> **Exercise**
Turn the paragraph of the BONEFROG passage that begins "This year, the race will offer" into a bulleted list of the race options.

> **Passage**
This year, the race will offer several options: the 3-mile Sprint, 6-mile Challenge, 9-mile TIER-1, 8 Hour Endurance and the all-new 18+ mile TRIDENT.

For those with children, BONEFROG will also offer quarter and half-mile courses with scaled down obstacles.

Set up at Alabama’s historic Talladega Speedway, Carney says the Alabama BONEFROG race isn’t one to miss.

“There’s so much history here and we utilize every inch of the speedway to make this race stand out from any other. If you’re coming to BONEFROG to race then Talladega tops them all in that department,” Carney said.

At BONEFROG racers can expect not only to be challenged but inspired. Carney says he will never forget watching Alabama veteran, and former Dancing with the Stars contestant Noah Galloway complete the race’s Black OP’s obstacle.

> **Dataset**
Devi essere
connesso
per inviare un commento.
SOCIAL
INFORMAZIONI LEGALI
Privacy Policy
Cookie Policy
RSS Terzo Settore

> **The completed task**
- 3-mile Sprint
- 6-mile Challenge
- 9-mile TIER-1
- 8 Hour Endurance
- All-new 18+ mile TRIDENT